MUFASA: A Multi-Layer Framework for Slot Attention
Sebastian Bock, Leonie Schüßler, Krishnakant Singh, Simone Schaub-Meyer, Stefan Roth
TL;DR
MUFASA addresses the limitation of slot-attention methods that rely solely on the final ViT layer by exploiting semantic information across multiple encoder layers. It introduces a lightweight, plug-and-play framework that runs independent slot-attention modules on several ViT layers, aligns their slots with Hungarian matching, and fuses them with a learned M-Fusion mechanism into a single representation for decoding. Across VOC, COCO, and MOVi-C, MUFASA consistently improves state-of-the-art unsupervised object segmentation results when integrated into SPOT or DINOSAUR, while also accelerating training convergence and incurring only modest inference overhead.
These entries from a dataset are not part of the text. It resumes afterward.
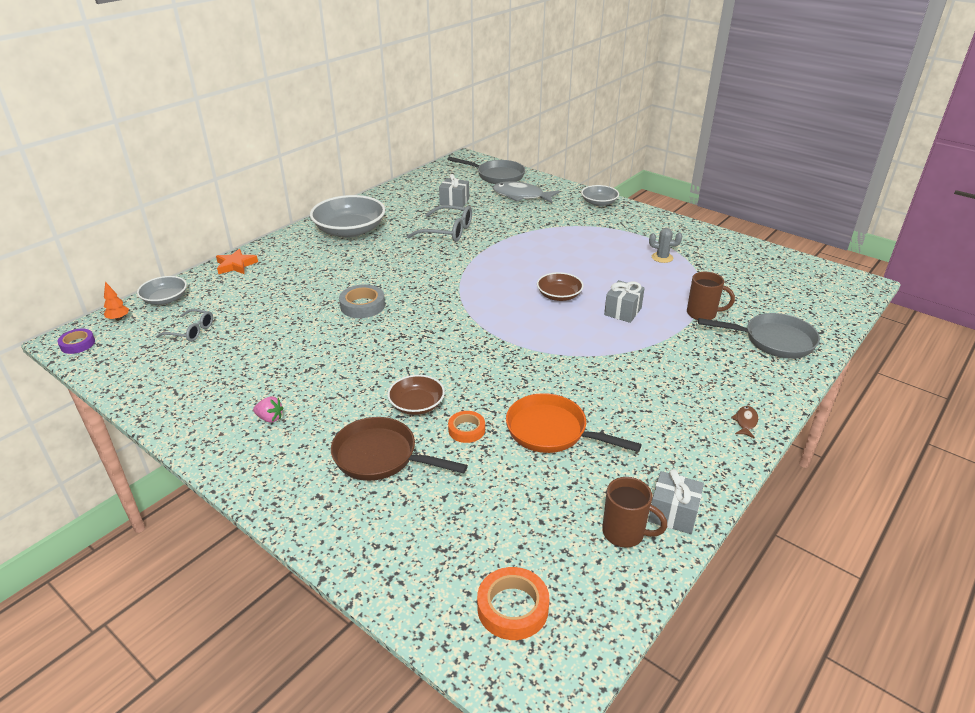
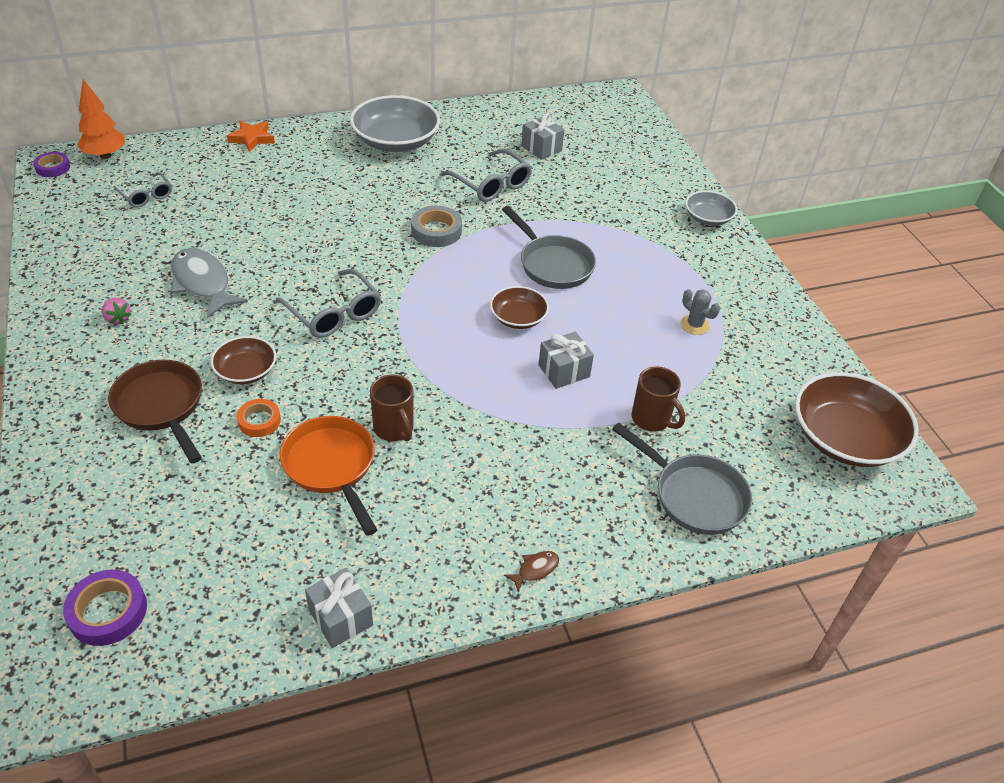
camera: 30 degrees right, 10 degrees up
orange tree [104,282,129,321] -> orange tree [77,79,125,159], size x1.84
grey bowl [137,276,187,305] -> none
grey tape [339,284,385,318] -> grey tape moved to [411,206,462,247]
grey pan [447,157,525,184] -> grey pan moved to [502,206,596,289]
orange tape [477,567,549,640] -> purple tape [63,570,147,646]
grey fish [493,181,560,203] -> grey fish moved to [171,248,248,318]
brown mug [602,477,667,548] -> brown mug moved to [370,375,414,441]
none -> grey glasses [276,269,381,338]
none -> brown bowl [795,372,919,467]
The approach highlights the value of cross-layer semantic richness in ViT representations for object-centric learning and demonstrates practical applicability through substantial performance gains with limited computational burden.
Abstract
Unsupervised object-centric learning (OCL) decomposes visual scenes into distinct entities. Slot attention is a popular approach that represents individual objects as latent vectors, called slots. Current methods obtain these slot representations solely from the last layer of a pre-trained vision transformer (ViT), ignoring valuable, semantically rich information encoded across the other layers. To better utilize this latent semantic information, we introduce MUFASA, a lightweight plug-and-play framework for slot attention-based approaches to unsupervised object segmentation. Our model computes slot attention across multiple feature layers of the ViT encoder, fully leveraging their semantic richness. We propose a fusion strategy to aggregate slots obtained on multiple layers into a unified object-centric representation. Integrating MUFASA into existing OCL methods improves their segmentation results across multiple datasets, setting a new state of the art while simultaneously improving training convergence with only minor inference overhead.